Using XML for long-term preservation


One of the objectives of the project is to explore the possibility of using XML as a format for long-term preservation. For this reason, we evaluated the practical use of XML in different parts of the system before deciding on the design. An XML schema, DiVA XML schema, has been developed to describe the inter-relationships amongst the various data elements and processes, and to support long-term preservation of the actual documents. XML Schema provides a means for defining the structure, content and semantics of XML documents. It is an XML based alternative to the XML Document Type Definition (DTD). Because one of the primary reasons for using XML was to support long-term preservation, the most popular DTDs for documents: DocBook and TEI were reviewed. Limitations regarding metadata descriptions were found in both of these DTDs, so the decision to develop a new structure for DiVA, using XML schema, was made. This schema combines the DocBook DTD for the textual parts of the document with the internal schema for all metadata (bibliographic and administrative data).
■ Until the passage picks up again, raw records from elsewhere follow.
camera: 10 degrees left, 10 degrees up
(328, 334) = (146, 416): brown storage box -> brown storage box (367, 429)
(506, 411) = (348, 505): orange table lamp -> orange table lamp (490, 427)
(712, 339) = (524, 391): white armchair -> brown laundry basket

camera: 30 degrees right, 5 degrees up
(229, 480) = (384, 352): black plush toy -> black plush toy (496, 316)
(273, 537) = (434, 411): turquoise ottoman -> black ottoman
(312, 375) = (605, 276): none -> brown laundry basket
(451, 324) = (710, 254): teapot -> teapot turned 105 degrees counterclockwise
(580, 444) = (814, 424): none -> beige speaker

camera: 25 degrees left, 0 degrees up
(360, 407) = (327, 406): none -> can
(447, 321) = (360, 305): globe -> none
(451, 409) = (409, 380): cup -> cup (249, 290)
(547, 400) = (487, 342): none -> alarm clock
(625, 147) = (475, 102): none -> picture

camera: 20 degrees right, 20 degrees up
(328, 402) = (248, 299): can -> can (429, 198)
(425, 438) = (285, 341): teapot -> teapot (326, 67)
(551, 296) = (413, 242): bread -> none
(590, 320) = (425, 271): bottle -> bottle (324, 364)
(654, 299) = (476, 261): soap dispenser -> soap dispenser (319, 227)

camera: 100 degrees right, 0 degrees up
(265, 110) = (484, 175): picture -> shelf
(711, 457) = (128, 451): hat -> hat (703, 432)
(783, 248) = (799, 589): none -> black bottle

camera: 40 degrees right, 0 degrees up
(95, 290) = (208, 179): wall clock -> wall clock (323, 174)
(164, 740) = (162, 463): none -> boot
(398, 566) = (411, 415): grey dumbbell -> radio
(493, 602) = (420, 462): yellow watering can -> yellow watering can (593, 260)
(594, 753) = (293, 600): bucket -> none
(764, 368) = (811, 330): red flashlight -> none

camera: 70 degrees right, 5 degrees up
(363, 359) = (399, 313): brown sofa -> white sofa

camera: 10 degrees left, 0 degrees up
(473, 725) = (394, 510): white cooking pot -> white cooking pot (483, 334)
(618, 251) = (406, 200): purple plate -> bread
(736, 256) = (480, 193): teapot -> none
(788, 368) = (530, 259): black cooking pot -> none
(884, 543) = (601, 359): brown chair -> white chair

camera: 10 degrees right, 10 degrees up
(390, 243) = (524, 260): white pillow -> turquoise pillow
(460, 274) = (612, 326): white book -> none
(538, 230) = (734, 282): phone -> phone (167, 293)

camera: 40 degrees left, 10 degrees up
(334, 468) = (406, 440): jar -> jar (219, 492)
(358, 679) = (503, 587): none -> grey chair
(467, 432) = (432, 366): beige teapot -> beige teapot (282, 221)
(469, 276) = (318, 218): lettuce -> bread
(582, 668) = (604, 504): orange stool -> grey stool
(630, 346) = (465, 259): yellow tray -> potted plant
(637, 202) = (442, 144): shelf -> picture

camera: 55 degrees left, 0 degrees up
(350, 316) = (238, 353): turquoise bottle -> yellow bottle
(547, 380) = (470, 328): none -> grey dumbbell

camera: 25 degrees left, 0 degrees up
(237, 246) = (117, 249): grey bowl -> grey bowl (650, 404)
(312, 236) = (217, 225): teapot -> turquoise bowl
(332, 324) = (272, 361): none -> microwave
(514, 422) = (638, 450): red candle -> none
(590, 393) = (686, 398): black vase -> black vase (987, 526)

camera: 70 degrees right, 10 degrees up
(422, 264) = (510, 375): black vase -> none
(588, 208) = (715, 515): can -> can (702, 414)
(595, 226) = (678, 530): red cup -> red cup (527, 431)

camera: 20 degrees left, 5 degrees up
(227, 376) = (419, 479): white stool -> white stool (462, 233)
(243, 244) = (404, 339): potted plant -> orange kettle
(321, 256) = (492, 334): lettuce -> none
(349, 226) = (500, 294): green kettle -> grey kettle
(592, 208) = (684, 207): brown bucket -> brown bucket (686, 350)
Several applications, which implement the DiVA XML schema for content managing and communication between applications, were developed. Some of their purposes are essential for long-term preservation: - Make persistent National Bibliographic Numbers (NBN) available for the URN resolver ( at the Royal Library in Stockholm available. - Send MARC21 records in MARC-XML to the National Library. - Create file archives for the long-term preservation, checksum them, archive them in the DiVA archive and send them to the Royal Library. Currently the file archives for long-term preservation contain the original full-text file in various formats and the DiVA XML file, which contains all the metadata about the document. Furthermore the DiVA XML file contains all parts of the full-text file, which can be converted into XML. In the future it might be possible to transfer the whole full-text into XML, so the file-archives could contain only DiVA XML files.